* **Tarefa 1**: Enumere todas as quantidades de bolsas de estudo ou de estudantes bolseiros mencionadas no texto sobre as bolsas de estudo em Angola, indicando a que se refere cada uma.
* **Tarefa 2**:
Responda às perguntas seguintes com base no texto sobre as bolsas de estudo em Angola.
(a) Em que cidade foi feito o anúncio da ministra?
(b) Qual foi o tema da 14ª Edição do CaféCIPRA?
(c) Que capacidade se vai reforçar em relação aos estudantes bolseiros externos?
* **Tarefa 3**: Prossiga o texto sobre as bolsas de estudo em Angola a partir da última frase apresentada.

* **Texto fornecido**:
■ ■ ■ ■
QUANTIDADE OU QUALIDADE?

O Executivo angolano perspectiva atribuir cerca de 50 mil novas bolsas de estudo até ao ano de 2027, anunciou, em Luanda, a ministra do Ensino Superior, Ciência, Tecnologia e Inovação, Maria do Rosário Bragança.

Falando na 14ª Edição do CaféCIPRA, realizada sob o tema “Formação de capital humano no país e nas melhores universidades do mundo: metas e resultados”, a governante ressaltou que a medida visa aumentar o número de estudantes bolseiros do país, dada a procura de formação de nível superior.

Disse haver, neste momento, cerca de 31 mil estudantes bolseiros de graduação, e que se pretende conceder anualmente 10 mil novas bolsas para graduação e mil e 500 para pós-graduação.

A ministra afirmou que existe obrigação de melhorar a oferta formativa no país, para ir de encontro às necessidade do mercado, de modo a reduzir o número de desempregados derivado do facto de o perfil de saída não se ajustar às carências do mercado.

Explicou que se vai reforçar a capacidade de acompanhamento dos estudantes bolseiros externos, inteirando-se do aproveitamento académico dos mesmos.
■ ■ ■ ■
* **Dados fornecidos**:
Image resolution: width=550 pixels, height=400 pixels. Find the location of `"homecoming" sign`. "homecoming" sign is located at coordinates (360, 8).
■ ■ ■ ■
* **Resposta escrita 1**:
- Cerca de 50 mil: novas bolsas de estudo a atribuir até 2027.
- Cerca de 31 mil: estudantes bolseiros de graduação existentes neste momento.
- 10 mil: novas bolsas para graduação a conceder anualmente.
- Mil e 500: novas bolsas para pós-graduação a conceder anualmente.

* **Resposta escrita 2**:
(a) Em Luanda.
(b) "Formação de capital humano no país e nas melhores universidades do mundo: metas e resultados".
(c) A capacidade de acompanhamento dos estudantes bolseiros externos.

* **Resposta escrita 3**:
Por outro lado, Maria do Rosário Bragança anunciou a criação, até 2027, de um observatório de empregabilidade, com vista a ter um processo de monitorização dos formandos e, desta forma, estabelecer acordos com empresas para a geração de empregos, ainda que temporários.

De igual modo, disse haver um projecto piloto ligado ao empreendedorismo, com suporte dos Países Baixos, envolvendo quatro instituições de ensino, para a criação de um currículo para o empreendedorismo no ensino superior, para que as instituições possam colocar esta disciplina nos diversos programas.

GOVERNO CORTA NAS BOLSAS DE ESTUDO NO EXTERIOR

Recorde-se que Governo angolano (do MPLA há 49 anos) anunciou no passado dia 20 de Março que “por razões de ordem financeira” não publicará este ano o edital para a aceitação de candidaturas a bolsas de estudo para universidades fora do país.

O anúncio, feito pelo Ministério do Ensino Superior, Ciência, Tecnologia e Inovação em comunicado, ressalva, todavia, que os candidatos admitidos em edições anteriores do “Programa de Envio Anual de 300 Licenciados/Mestres para as Melhores Universidades do Mundo” continuarão a beneficiar das bolsas que lhes foram atribuídas.

Na nota, em que destaca que a formação de quadros angolanos “permanece uma preocupação de extrema importância para o Executivo angolano”, o Ministério garante que ainda em 2024 “empreenderá acções com vista ao estabelecimento de Acordos e Parcerias com países e instituições” estrangeiras.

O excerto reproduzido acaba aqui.